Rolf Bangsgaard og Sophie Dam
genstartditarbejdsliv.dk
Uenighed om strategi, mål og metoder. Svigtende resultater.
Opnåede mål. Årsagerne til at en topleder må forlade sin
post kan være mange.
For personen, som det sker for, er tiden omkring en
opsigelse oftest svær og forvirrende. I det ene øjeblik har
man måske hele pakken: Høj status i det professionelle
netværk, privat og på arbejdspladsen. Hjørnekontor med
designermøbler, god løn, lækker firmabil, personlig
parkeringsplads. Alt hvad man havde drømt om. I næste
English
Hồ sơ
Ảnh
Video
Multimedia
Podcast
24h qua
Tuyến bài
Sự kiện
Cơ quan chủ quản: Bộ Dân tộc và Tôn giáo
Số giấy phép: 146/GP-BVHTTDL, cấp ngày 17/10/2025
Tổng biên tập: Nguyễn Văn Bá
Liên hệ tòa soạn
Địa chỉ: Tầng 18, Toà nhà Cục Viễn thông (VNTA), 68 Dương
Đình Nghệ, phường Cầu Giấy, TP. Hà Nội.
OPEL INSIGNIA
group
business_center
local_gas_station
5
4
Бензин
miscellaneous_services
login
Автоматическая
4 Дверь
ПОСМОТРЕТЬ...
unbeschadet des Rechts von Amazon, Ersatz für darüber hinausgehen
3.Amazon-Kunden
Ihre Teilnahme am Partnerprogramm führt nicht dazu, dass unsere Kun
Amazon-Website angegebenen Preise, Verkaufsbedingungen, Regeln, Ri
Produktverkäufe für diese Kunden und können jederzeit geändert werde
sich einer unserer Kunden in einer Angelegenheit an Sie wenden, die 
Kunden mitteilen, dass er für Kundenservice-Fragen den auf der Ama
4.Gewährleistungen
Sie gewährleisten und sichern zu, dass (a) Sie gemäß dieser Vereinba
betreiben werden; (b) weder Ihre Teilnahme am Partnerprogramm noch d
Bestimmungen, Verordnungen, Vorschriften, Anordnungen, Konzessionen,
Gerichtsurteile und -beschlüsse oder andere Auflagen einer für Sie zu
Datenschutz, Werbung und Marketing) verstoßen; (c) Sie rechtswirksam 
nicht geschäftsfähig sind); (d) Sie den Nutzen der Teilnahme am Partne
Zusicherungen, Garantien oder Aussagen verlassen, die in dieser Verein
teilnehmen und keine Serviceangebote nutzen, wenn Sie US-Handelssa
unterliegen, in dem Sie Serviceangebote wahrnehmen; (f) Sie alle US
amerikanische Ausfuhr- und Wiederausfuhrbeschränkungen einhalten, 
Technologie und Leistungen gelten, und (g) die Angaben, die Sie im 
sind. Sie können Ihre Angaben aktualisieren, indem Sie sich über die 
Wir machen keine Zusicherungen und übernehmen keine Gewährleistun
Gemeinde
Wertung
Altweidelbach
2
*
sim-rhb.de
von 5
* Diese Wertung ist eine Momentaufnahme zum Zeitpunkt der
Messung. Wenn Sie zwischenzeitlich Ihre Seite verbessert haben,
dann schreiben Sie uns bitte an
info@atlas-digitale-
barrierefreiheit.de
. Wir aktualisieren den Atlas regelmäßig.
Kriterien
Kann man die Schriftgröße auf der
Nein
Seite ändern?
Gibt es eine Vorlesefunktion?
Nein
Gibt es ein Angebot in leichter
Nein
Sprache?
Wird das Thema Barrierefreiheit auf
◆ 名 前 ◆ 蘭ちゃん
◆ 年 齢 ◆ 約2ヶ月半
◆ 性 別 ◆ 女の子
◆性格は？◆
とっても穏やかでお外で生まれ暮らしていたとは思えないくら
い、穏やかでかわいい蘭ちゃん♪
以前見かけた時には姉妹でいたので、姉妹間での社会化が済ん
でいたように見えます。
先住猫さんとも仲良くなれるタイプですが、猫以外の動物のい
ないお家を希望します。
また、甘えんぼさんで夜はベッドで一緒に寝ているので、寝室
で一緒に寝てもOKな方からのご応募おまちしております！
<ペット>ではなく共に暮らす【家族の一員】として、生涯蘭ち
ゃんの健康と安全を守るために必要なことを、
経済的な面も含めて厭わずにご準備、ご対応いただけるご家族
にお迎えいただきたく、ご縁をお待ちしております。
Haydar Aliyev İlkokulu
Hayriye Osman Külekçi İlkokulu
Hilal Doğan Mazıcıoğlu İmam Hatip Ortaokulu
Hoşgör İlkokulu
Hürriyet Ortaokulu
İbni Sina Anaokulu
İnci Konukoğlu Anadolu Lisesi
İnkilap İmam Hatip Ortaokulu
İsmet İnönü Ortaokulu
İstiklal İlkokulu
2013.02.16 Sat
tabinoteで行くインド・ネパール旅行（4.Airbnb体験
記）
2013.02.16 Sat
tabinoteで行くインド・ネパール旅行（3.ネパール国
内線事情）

### Exercise
Write out the records above exactly as given.

### Written response
Rolf Bangsgaard og Sophie Dam
genstartditarbejdsliv.dk
Uenighed om strategi, mål og metoder. Svigtende resultater.
Opnåede mål. Årsagerne til at en topleder må forlade sin
post kan være mange.
For personen, som det sker for, er tiden omkring en
opsigelse oftest svær og forvirrende. I det ene øjeblik har
man måske hele pakken: Høj status i det professionelle
netværk, privat og på arbejdspladsen. Hjørnekontor med
designermøbler, god løn, lækker firmabil, personlig
parkeringsplads. Alt hvad man havde drømt om. I næste
English
Hồ sơ
Ảnh
Video
Multimedia
Podcast
24h qua
Tuyến bài
Sự kiện
Cơ quan chủ quản: Bộ Dân tộc và Tôn giáo
Số giấy phép: 146/GP-BVHTTDL, cấp ngày 17/10/2025
Tổng biên tập: Nguyễn Văn Bá
Liên hệ tòa soạn
Địa chỉ: Tầng 18, Toà nhà Cục Viễn thông (VNTA), 68 Dương
Đình Nghệ, phường Cầu Giấy, TP. Hà Nội.
OPEL INSIGNIA
group
business_center
local_gas_station
5
4
Бензин
miscellaneous_services
login
Автоматическая
4 Дверь
ПОСМОТРЕТЬ...
unbeschadet des Rechts von Amazon, Ersatz für darüber hinausgehen
3.Amazon-Kunden
Ihre Teilnahme am Partnerprogramm führt nicht dazu, dass unsere Kun
Amazon-Website angegebenen Preise, Verkaufsbedingungen, Regeln, Ri
Produktverkäufe für diese Kunden und können jederzeit geändert werde
sich einer unserer Kunden in einer Angelegenheit an Sie wenden, die 
Kunden mitteilen, dass er für Kundenservice-Fragen den auf der Ama
4.Gewährleistungen
Sie gewährleisten und sichern zu, dass (a) Sie gemäß dieser Vereinba
betreiben werden; (b) weder Ihre Teilnahme am Partnerprogramm noch d
Bestimmungen, Verordnungen, Vorschriften, Anordnungen, Konzessionen,
Gerichtsurteile und -beschlüsse oder andere Auflagen einer für Sie zu
Datenschutz, Werbung und Marketing) verstoßen; (c) Sie rechtswirksam 
nicht geschäftsfähig sind); (d) Sie den Nutzen der Teilnahme am Partne
Zusicherungen, Garantien oder Aussagen verlassen, die in dieser Verein
teilnehmen und keine Serviceangebote nutzen, wenn Sie US-Handelssa
unterliegen, in dem Sie Serviceangebote wahrnehmen; (f) Sie alle US
amerikanische Ausfuhr- und Wiederausfuhrbeschränkungen einhalten, 
Technologie und Leistungen gelten, und (g) die Angaben, die Sie im 
sind. Sie können Ihre Angaben aktualisieren, indem Sie sich über die 
Wir machen keine Zusicherungen und übernehmen keine Gewährleistun
Gemeinde
Wertung
Altweidelbach
2
*
sim-rhb.de
von 5
* Diese Wertung ist eine Momentaufnahme zum Zeitpunkt der
Messung. Wenn Sie zwischenzeitlich Ihre Seite verbessert haben,
dann schreiben Sie uns bitte an
info@atlas-digitale-
barrierefreiheit.de
. Wir aktualisieren den Atlas regelmäßig.
Kriterien
Kann man die Schriftgröße auf der
Nein
Seite ändern?
Gibt es eine Vorlesefunktion?
Nein
Gibt es ein Angebot in leichter
Nein
Sprache?
Wird das Thema Barrierefreiheit auf
◆ 名 前 ◆ 蘭ちゃん
◆ 年 齢 ◆ 約2ヶ月半
◆ 性 別 ◆ 女の子
◆性格は？◆
とっても穏やかでお外で生まれ暮らしていたとは思えないくら
い、穏やかでかわいい蘭ちゃん♪
以前見かけた時には姉妹でいたので、姉妹間での社会化が済ん
でいたように見えます。
先住猫さんとも仲良くなれるタイプですが、猫以外の動物のい
ないお家を希望します。
また、甘えんぼさんで夜はベッドで一緒に寝ているので、寝室
で一緒に寝てもOKな方からのご応募おまちしております！
<ペット>ではなく共に暮らす【家族の一員】として、生涯蘭ち
ゃんの健康と安全を守るために必要なことを、
経済的な面も含めて厭わずにご準備、ご対応いただけるご家族
にお迎えいただきたく、ご縁をお待ちしております。
Haydar Aliyev İlkokulu
Hayriye Osman Külekçi İlkokulu
Hilal Doğan Mazıcıoğlu İmam Hatip Ortaokulu
Hoşgör İlkokulu
Hürriyet Ortaokulu
İbni Sina Anaokulu
İnci Konukoğlu Anadolu Lisesi
İnkilap İmam Hatip Ortaokulu
İsmet İnönü Ortaokulu
İstiklal İlkokulu
2013.02.16 Sat
tabinoteで行くインド・ネパール旅行（4.Airbnb体験
記）
2013.02.16 Sat
tabinoteで行くインド・ネパール旅行（3.ネパール国
内線事情）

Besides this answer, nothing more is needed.